Si l’on peut légitimement se montrer suspicieux vis-à-vis des ouvrages de commande, il arrive parfois que ceux-ci se révèlent de bonnes surprises, et c’est le cas avec cet hommage à Patrick Dewaere. Glénat a eu l’idée de lancer en 2019 une collection sur les grands noms du cinéma. Après Truffaut, Hitchcock, Sergio Leone, passés largement inaperçus, et un Lino Ventura pas vraiment réussi, c’est l’acteur français qui fait l’objet d’un biopic, un acteur demeuré culte pour bon nombre d’entre nous.
Disparu beaucoup trop tôt à l’âge de 35 ans, l’acteur avait choisi de mettre fin à ses jours, plongeant ses admirateurs dans la sidération. Et pourtant, Dewaere, cet enfant terrible du cinéma, était au bout du rouleau, souffrant de la direction que prenait sa carrière et du manque de reconnaissance de ses pairs. Abonné aux rôles de dépressifs ou de losers, ce beau gosse au cœur tendre et un brin allumé, n’avait peut-être pas su, malgré son immense talent, prendre suffisamment de recul avec ses personnages qu’il savait incarner avec toutes ses tripes et chaque fibre de son corps, à un niveau sidérant…
C’est LF Bollée, scénariste de « Terra Australis » et de « La Bombe », une œuvre monumentale sortie récemment et acclamée par la critique et le public, qui s’est investi dans le projet. Fan de la première heure, Bollée a choisi comme narrateur du récit Dewaere lui-même. Celui-ci évoque ainsi son propre parcours depuis la tombe, ce qui nous rend encore plus proche ce comédien unique et hyper attachant. Le scénariste a évité le piège de la biographie scolaire propre à ce genre d’ouvrage, en évitant toute linéarité et en insérant des flashbacks relatant des anecdotes sur le jeune Patrick, lorsqu’il s’appelait encore Bourdeaux. En effet, ce patronyme n’était pas celui de son père biologique, qui avait abandonné sa mère à peine enceinte, mais celui de l’ex-mari de cette dernière… Bref, une histoire compliquée qui n’a pas dû aider le jeune homme à se construire, d’où, fort logiquement, le choix d’un pseudo, ou plutôt de deux pseudos successifs, car avant d’être Dewaere, il fut Patrick Maurin. Au fil des pages, on voit défiler ses proches et ceux qu’il a cotoyé lors de tournages, Depardieu bien sûr, mais aussi Miou-Miou, Gainsbourg, Coluche, Lino Ventura, Bouchitey et d’autres, ainsi que plusieurs réalisateurs dont Bertrand Blier, Claude Sautet, Yves Boisset et Claude Miller. On se remémorera par ailleurs cette fameuse et troublante diatribe sur Mozart dans « Préparez vos mouchoirs » qui fait dire à Dewaere : « Tu parles ! Le pauvre mec, il est mort à 35 ans ! 35 ans ! Non mais tu te rends compte de la perte ?! Quelle époque de con ! On claquait pour un rien ! ». Quatre ans après le tournage, la faucheuse emportait l’acteur à l’âge de… 35 ans…

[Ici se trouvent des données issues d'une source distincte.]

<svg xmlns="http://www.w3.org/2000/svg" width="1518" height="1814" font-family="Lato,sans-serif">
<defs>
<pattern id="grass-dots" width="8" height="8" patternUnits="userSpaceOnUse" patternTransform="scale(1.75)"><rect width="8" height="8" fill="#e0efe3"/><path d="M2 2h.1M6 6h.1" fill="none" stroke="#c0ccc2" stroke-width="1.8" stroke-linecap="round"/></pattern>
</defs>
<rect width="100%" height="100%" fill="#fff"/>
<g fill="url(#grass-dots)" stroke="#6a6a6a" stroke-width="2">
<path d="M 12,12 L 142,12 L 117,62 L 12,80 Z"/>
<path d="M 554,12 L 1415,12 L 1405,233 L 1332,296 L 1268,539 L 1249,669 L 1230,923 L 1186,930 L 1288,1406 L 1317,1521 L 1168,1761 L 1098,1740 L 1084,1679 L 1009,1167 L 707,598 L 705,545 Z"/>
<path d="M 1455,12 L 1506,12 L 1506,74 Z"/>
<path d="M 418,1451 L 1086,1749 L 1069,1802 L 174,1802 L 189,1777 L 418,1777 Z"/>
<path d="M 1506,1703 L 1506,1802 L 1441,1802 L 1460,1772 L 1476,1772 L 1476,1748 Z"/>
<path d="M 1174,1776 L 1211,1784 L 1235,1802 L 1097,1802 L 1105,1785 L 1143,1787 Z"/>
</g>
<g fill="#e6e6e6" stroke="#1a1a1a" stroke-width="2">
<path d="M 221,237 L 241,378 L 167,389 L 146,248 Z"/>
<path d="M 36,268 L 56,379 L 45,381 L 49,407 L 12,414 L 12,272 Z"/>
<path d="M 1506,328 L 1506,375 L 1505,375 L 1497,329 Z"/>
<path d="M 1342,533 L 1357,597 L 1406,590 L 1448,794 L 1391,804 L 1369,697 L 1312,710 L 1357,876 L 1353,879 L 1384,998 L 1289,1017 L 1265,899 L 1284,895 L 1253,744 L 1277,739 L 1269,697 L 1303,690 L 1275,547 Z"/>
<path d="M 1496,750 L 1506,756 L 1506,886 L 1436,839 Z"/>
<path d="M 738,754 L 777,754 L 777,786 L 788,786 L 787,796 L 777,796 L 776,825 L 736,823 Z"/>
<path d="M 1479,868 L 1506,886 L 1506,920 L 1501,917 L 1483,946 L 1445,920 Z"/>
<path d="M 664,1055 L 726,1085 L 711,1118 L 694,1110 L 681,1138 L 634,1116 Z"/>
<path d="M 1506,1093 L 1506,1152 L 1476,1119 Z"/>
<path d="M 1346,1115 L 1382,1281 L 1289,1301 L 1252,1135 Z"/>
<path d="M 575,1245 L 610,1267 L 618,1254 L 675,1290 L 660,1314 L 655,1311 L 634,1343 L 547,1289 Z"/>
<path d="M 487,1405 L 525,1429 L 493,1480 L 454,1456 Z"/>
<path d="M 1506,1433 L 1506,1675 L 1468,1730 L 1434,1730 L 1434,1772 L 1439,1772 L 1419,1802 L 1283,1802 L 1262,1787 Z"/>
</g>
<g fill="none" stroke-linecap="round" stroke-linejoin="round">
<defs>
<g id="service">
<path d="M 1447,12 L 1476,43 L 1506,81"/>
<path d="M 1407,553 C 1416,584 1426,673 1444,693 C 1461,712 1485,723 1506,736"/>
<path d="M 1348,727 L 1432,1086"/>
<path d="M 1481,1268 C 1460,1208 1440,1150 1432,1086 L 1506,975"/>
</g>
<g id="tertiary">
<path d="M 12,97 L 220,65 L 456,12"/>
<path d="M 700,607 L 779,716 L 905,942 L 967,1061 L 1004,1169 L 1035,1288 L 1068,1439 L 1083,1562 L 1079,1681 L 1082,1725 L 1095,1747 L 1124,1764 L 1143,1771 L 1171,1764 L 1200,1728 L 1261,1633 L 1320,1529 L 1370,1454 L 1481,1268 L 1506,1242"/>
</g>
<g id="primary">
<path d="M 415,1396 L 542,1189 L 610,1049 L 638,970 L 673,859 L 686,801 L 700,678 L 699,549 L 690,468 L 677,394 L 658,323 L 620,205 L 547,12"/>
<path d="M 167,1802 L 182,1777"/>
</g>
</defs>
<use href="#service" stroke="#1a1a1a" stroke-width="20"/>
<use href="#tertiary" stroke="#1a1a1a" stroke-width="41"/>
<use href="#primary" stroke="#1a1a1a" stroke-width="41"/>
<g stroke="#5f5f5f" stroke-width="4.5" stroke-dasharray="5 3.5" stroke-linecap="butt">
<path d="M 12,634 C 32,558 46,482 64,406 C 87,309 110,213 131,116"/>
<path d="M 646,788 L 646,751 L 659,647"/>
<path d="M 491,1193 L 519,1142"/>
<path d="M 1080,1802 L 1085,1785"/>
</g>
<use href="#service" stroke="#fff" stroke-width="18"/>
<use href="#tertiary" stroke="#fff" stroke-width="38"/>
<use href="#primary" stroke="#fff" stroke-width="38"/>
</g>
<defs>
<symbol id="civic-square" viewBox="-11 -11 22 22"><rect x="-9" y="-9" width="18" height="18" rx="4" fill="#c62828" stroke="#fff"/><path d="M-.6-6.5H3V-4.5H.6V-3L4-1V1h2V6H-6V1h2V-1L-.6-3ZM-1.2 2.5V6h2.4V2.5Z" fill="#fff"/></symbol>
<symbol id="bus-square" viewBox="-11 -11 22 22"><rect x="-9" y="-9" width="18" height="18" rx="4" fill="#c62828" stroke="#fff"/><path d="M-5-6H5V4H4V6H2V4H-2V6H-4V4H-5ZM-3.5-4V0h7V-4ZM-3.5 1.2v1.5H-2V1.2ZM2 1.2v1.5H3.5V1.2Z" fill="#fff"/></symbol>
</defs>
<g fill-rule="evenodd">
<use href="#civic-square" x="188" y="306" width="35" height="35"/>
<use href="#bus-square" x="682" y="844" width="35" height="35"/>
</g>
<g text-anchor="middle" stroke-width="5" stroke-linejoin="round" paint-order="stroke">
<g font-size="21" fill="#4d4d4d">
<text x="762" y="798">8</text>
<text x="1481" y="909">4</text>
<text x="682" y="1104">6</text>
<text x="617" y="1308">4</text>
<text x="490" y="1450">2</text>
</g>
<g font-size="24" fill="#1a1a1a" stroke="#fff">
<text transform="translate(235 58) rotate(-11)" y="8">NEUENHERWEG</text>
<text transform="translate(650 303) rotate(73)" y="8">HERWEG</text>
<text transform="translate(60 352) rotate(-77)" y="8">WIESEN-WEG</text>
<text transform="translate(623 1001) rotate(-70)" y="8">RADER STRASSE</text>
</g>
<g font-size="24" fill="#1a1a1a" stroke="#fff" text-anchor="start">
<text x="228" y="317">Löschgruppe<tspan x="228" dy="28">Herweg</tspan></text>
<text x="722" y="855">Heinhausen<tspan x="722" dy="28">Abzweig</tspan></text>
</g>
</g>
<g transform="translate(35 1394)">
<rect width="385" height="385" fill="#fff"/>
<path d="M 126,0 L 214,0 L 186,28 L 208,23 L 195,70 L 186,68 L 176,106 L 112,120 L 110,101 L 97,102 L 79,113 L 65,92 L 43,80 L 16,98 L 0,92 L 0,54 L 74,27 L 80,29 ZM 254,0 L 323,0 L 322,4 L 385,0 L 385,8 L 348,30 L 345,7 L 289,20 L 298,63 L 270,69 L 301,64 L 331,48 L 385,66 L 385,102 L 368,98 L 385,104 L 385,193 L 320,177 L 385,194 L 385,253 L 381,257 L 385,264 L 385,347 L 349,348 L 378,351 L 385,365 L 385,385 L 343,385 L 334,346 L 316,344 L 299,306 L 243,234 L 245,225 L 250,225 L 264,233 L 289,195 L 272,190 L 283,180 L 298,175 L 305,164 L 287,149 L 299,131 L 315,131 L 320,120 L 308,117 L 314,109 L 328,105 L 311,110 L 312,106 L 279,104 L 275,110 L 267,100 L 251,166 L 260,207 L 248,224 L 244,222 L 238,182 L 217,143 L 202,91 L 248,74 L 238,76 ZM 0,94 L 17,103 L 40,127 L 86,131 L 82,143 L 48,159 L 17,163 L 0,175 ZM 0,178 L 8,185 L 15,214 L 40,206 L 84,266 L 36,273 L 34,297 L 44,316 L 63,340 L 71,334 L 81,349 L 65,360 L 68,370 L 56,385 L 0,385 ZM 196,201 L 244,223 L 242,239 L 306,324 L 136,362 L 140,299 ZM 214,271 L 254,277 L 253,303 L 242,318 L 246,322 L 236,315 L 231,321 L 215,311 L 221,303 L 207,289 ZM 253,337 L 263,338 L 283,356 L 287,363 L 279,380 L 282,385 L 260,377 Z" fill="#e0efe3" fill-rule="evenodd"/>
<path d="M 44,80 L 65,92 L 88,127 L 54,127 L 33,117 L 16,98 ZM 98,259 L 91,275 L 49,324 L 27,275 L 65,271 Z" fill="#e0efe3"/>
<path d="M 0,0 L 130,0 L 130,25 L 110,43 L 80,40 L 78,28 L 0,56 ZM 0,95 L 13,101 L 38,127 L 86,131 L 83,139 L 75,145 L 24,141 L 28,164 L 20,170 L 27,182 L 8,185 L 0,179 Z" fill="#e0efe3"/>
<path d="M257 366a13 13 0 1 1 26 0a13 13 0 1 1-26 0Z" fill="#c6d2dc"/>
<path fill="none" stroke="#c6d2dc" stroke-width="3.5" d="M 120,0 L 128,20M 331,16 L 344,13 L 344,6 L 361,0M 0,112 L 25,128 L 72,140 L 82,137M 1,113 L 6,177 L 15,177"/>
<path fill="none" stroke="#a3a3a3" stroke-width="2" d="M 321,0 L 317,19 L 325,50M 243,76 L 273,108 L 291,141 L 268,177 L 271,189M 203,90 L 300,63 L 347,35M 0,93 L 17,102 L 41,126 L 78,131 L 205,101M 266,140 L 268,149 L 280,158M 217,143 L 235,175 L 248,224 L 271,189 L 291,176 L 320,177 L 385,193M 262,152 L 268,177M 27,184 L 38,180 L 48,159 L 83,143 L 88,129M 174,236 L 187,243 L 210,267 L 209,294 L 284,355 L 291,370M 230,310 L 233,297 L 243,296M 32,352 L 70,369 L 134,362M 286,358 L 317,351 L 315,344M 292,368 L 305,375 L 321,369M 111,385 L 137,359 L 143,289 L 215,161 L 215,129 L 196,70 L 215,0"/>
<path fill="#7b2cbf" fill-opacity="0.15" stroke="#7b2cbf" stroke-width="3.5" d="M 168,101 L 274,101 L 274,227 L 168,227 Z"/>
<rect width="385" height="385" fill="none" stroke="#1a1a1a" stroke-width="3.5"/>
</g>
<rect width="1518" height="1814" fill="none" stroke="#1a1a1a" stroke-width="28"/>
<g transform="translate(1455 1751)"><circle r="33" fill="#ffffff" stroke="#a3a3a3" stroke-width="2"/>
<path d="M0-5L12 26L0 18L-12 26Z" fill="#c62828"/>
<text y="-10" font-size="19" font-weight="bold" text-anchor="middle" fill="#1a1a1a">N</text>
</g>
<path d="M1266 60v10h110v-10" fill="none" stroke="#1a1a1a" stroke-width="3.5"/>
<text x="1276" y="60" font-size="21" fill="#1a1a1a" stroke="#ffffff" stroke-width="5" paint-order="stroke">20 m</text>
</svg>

On appréciera le dessin de Maran Hrachyan, jeune autrice d’origine arménienne, qui tout en se pliant à l’académisme requis pour ce genre d’ouvrage, réussit à imposer un peu de sa touche personnelle, en particulier dans la mise en couleurs. Bien sûr, les visages, bien que ressemblants, restent quelque peu figés. Mais la technique du pastel démontre son talent et confère une belle douceur au récit, pour un personnage qui n’en manquait pas mais, tel l’écorché vif qu’il était, apparaissait souvent fébrile dans ses films, telle une grenade dégoupillée.

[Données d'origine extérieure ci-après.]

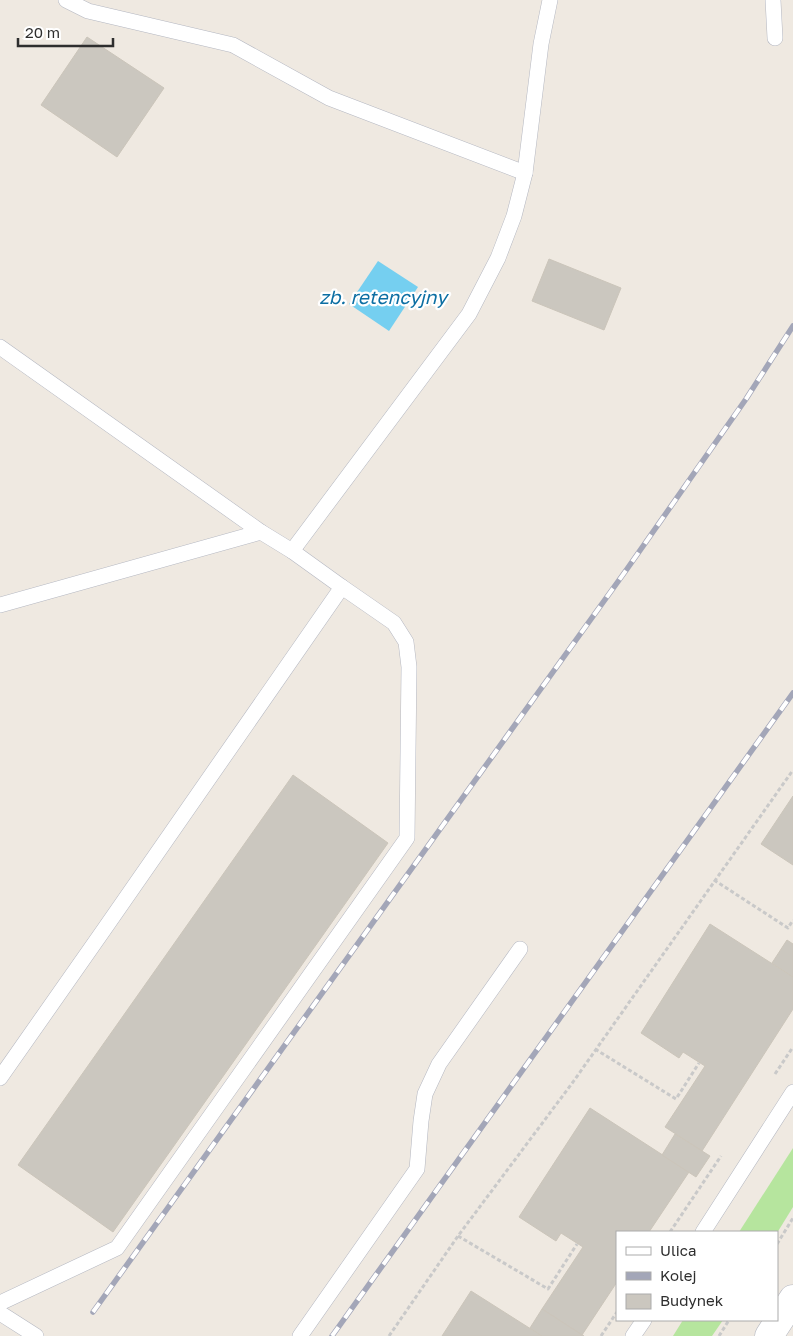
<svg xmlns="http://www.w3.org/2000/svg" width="793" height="1336" font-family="'Golos Text',sans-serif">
  <rect width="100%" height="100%" fill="#efe9e1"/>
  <!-- green -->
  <g fill="#b6e59e">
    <path d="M793,1148v59l-16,26 -38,-1z"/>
    <path d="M683,1320h40l-11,16h-39z"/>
  </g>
  <!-- water -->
  <path fill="#75cff0" d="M378,261l40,26 -29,44 -40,-27z"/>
  <!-- building -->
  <g fill="#cbc7bf" stroke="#cbc5ba">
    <path d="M87,37l77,51 -47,69 -76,-52z"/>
    <path d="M549,259l72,29 -17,42 -72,-29z"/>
    <path d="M293,775l95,68 -275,389 -95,-67z"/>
    <path d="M793,796v69l-32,-21z"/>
    <path d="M710,924l83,53v32l-91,142 -37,-24 40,-61 -22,-14 -4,6 -38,-25z"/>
    <path d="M787,940l6,4v33l-21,-14z"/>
    <path d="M590,1108l99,64 -40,60h-32v50l-35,53 -40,-26 41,-62 -22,-14 -5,8 -37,-24z"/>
    <path d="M675,1134l35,22 -14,21 -34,-22z"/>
    <path d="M471,1291l52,33 19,12h-100z"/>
    <path d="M542,1309l40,26 2,1h-42l-12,-8z"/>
  </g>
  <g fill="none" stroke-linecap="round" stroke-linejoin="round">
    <!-- lane casing -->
    <g stroke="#b4b7c1" stroke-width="16">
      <g id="lane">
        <path d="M66,0l22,11 145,34 96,53 196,75"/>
        <path d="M773,0l2,38"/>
        <path d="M0,347l261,185"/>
        <path d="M0,605l261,-73 31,19"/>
        <path d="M0,1078l103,-147 239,-344 -50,-36 177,-237 29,-56 16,-42 11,-43 16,-129 9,-44"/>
        <path d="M703,1232l90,-140"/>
        <path d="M0,1303l117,-55 290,-410 2,-171 -3,-25 -12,-19 -52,-36"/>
        <path d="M0,1313l36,23"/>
        <path d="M300,1336l117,-167 4,-48 4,-27 14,-30 81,-115"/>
        <path d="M633,1336l11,-16"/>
      </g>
    </g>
    <!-- street casing -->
    <g stroke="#b4b7c1" stroke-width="29">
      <path id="street" d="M769,1336l24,-37"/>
    </g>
    <!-- path -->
    <g stroke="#c9c9c9" stroke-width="3" stroke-dasharray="4 2.5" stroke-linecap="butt">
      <path d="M714,880l74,48 5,-8"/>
      <path d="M595,1049l81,50 23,-36"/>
      <path d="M775,1074l18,-27"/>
      <path d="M670,1232l51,-76"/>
      <path d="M458,1236l90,53 29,-45"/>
      <path d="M777,1244l16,-26"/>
      <path d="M389,1336l69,-100 115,-154 220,-312"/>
      <path d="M601,1336l16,-24"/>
      <path d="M719,1336l10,-16"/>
    </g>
    <!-- lane -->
    <use href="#lane" stroke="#fff" stroke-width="15"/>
    <!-- street -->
    <use href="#street" stroke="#fff" stroke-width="28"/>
    <!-- rail casing -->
    <g stroke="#a3a6b8" stroke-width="5.5">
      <g id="rail">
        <path d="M93,1312l534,-743 119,-170 47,-73"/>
        <path d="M332,1336l461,-643"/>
      </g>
    </g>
    <!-- rail -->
    <use href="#rail" stroke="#fff" stroke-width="4" stroke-dasharray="11" stroke-linecap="butt"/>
  </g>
  <g text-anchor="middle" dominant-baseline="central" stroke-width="4.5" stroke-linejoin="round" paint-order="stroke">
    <!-- water labels -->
    <g font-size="19" font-style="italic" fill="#0d6fa3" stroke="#fff">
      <text x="383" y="296">zb. retencyjny</text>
    </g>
  </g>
  <!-- legend -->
  <rect x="616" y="1231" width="162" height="90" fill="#ffffff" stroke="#ababab"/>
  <rect x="626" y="1247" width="25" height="8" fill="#ffffff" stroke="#ababab"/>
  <text x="660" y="1256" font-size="15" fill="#2e2e2e">Ulica</text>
  <rect x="626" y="1272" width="25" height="8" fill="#a3a6b8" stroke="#ababab"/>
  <text x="660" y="1281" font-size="15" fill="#2e2e2e">Kolej</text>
  <rect x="626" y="1294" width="25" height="15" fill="#cbc7bf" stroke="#ababab"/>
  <text x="660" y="1306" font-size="15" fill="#2e2e2e">Budynek</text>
  <!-- scale -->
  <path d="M18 38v8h95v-8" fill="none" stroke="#2e2e2e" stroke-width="2.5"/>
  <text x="25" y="38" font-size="15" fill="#2e2e2e" stroke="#ffffff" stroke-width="4" paint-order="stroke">20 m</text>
</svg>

Il y a donc pas mal de choses que l’on apprécie à la lecture de cet ouvrage, d’autres moins. L’épilogue onirique entre Dewaere et Depardieu, éternels frères ennemis, duo mythique des « Valseuses », est plutôt touchante. On y trouve un certain nombre d’anecdotes intéressantes, mais on regrettera toutefois l’absence de sources, avec au début un seul avertissement selon lequel l’œuvre est à la fois « une œuvre de fiction (…) et inspirée de faits réels et de personnages ayant existé ». Même s’il est honnête de le préciser, cela reste tout de même un peu léger pour une biographie. Il n’empêche que les inconditionnels de l’acteur, dont je fais partie, devraient apprécier cette lecture, même s’il n’est pas question de la porter aux nues.